Your tasks:
1 - Check each statement against the Escarpment Trail passage and answer yes or no, quoting the words that decide it: (a) From Artists Rock, Vermont and New Hampshire lie to the right. (b) The vertical drop below Newman's Ledge is estimated at about 500 feet. (c) According to legend, outlaws hid at Bad Man's Cave during the nineteenth century.
2 - Carry on the Escarpment Trail passage after its last sentence, keeping the same first-person hiking account.

Provided passage:
>>>>>
A short distance later, we reached Artists Rock and our first fantastic view of the day. Artists Rock, where on a clear day it is possible to see four other states. Massachusetts and Connecticut are straight ahead at the South Taconic mountain range (behind the Hudson River, which snakes through the valley).
Vermont and New Hampshire are to the left. Albany may be seen to the far left, with the Adirondack Mountains in the distance. This rock ledge was a favorite spot from which artists of the Hudson River School of Painting would paint scenes of the Hudson River Valley.
From Artists Rock, the trail ascends steeply…..
The Escarpment Trail then passes by a massive outcrop of conglomerate rock to the right of the trail,
with cliff walls to the left.
The trail parallels this rock outcrop until it reaches a junction where a yellow-blazed trail begins on the right.
This short trail leads to one of the best views in the Catskill Mountains.
A short distance in, Lookout Rock is to the left. It offers similar views as Artists Rock, but a worthwhile stop.
We then followed the yellow blazes to the end and arrived at Sunset Rock, my favorite view of the day.
At least three major Hudson River School painters, Thomas Cole, founder of the School and his followers, Jasper Cropsey and Sanford Gifford, painted the spectacular view south along the eastern Catskill escarpment from the massive platform of conglomerate called Sunset Rock.
We then retraced our steps back to the Escarpment Trail and turned right.
The trail climbs rather steeply,
then a short distance later, arrives at Newman’s Ledge.
The vertical drop below Newman’s Ledge is estimated to be around 500 feet.
We encountered several groups of hikers at this spot and most of them posed for photographs on that ledge that juts out.
After we were done admiring the glorious view, we proceeded on our way.
The trail climbs steeply again and at times we had to scramble over the rock ledges.
The Escarpment Trail makes a U-turn and starts heading southwest and reaches the junction with the Rock Shelter Trail.
Off to the right, just up the hill, is Bad Man’s Cave. We had now hiked close to 4 miles.
Legend has it that this is where outlaws hid during the eighteenth century after plundering the valley.
It is more of a rock shelter than a cave, but it is large enough for a band of outlaws to hide out in.
We stopped here to catch our breath from the climb.
We then began heading down North Mountain on the yellow-blazed Rock Shelter Trail.
As we began walking on the Rock Shelter Trail, to the right is another large rock shelter.
<<<<<
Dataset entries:
>>>>>
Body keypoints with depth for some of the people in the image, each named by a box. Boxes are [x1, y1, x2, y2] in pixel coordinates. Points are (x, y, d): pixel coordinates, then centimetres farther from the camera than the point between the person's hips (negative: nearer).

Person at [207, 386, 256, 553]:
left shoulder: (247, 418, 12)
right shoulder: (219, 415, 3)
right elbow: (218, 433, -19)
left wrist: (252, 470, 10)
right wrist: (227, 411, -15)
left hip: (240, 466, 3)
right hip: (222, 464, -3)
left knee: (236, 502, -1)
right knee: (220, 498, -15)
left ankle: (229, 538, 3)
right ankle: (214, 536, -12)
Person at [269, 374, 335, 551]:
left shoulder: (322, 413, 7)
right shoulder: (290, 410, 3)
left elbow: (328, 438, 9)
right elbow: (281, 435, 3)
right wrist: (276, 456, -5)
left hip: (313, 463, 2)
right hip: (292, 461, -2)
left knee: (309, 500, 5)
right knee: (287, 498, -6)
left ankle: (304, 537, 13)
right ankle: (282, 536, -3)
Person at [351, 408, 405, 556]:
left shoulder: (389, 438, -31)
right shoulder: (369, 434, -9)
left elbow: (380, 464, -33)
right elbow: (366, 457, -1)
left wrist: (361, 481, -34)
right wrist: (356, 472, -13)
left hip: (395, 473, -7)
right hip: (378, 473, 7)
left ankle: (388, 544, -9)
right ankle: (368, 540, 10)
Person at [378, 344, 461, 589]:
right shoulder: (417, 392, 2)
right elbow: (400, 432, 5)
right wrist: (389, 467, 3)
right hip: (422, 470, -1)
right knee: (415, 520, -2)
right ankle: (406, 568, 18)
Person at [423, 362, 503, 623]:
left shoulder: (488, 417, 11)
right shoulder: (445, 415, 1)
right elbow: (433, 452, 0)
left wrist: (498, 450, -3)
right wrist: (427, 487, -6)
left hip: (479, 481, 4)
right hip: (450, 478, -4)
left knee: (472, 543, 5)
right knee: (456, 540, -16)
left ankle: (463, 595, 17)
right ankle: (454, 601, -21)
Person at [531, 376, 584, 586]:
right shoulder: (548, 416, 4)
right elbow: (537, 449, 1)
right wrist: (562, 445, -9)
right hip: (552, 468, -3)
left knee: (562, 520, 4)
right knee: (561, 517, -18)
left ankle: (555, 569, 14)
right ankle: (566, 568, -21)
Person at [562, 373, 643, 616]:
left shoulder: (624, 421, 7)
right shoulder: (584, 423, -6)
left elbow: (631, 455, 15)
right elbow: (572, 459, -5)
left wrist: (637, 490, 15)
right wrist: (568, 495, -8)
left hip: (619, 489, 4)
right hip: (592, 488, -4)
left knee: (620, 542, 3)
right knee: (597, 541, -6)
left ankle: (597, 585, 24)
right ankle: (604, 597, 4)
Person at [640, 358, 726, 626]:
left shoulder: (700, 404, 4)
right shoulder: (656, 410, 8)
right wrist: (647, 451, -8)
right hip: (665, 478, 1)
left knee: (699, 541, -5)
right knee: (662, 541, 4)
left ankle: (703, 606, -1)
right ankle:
<<<<<
Outputs in order:
1 -
(a) No: "Vermont and New Hampshire are to the left."
(b) Yes: "The vertical drop below Newman’s Ledge is estimated to be around 500 feet."
(c) No: "Legend has it that this is where outlaws hid during the eighteenth century after plundering the valley."

2 -
On our way down, it started raining steadily so I put the camera away. It also made the rocky trail a little slick and slower going. We then came to a junction with the red-blazed Mary’s Glen Trail and turned left. At the junction is Ledge Falls, a very long ledge that at times has water cascading over large sections.
The Mary’s Glen Trail descends steadily and crosses a log footbridge that spans Ashley Creek. Looking to the left, just a short distance down stream, the very top of Ashley Falls is visible.
I heard the sound of the water and ventured off trail on a faint footpath. That brought me up alongside the falls.
After climbing down some wet rocks, the Mary’s Glen Trail comes to a junction with a short spur trail that leads to the base of Ashley Falls. I walked down there to check it out, but since the falls were not at full force, the view from earlier was much better.
The Mary’s Glen Trail then reaches North Lake Road, the road we drove in on. The plan was to walk to the lake and pick up the North-South Lake Loop Trail, turn left, following the shoreline until we were close to the parking area, then cut across and back to the vehicle. Since by this time there was a steady downpour, my hiking buddies took shelter under a tree. I bit the bullet and walked the paved North Lake Road alone, almost a mile, to where we parked, then came back to pick them up.
Despite the early morning fog and afternoon rain, this hike was outstanding. The Escarpment Trail is fun and challenging along with the seemingly endless views it provides. This area is so rich in history and folklore that it made the hike that much more interesting. The trails at times could use a few more blazes, but the junctions are marked with signs, which are very helpful. I fully expect to explore some more of this area in the near future.
Guests of the Mountain House gave romantic names to many of the amazing view points and rock formations on the escarpment, and still today we can enjoy the likes of Artists Rock, Sunset Rock, Lookout Rock, Alligator Rock and Badman’s Cave. These scenic lookouts and rock formations of the eastern Catskills escarpment are truly unique and spectacular. It is definitely an area of the Catskills that is a must-see and must-explore for any hiker.
Pros: Escarpment Trail, Catskill Mountain House Site, sweeping Hudson Valley views, historical features, glacial erratics, Badman’s Cave.
Cons: Very popular area and can get crowded during warmer months when campground is in full swing.
Take a hike!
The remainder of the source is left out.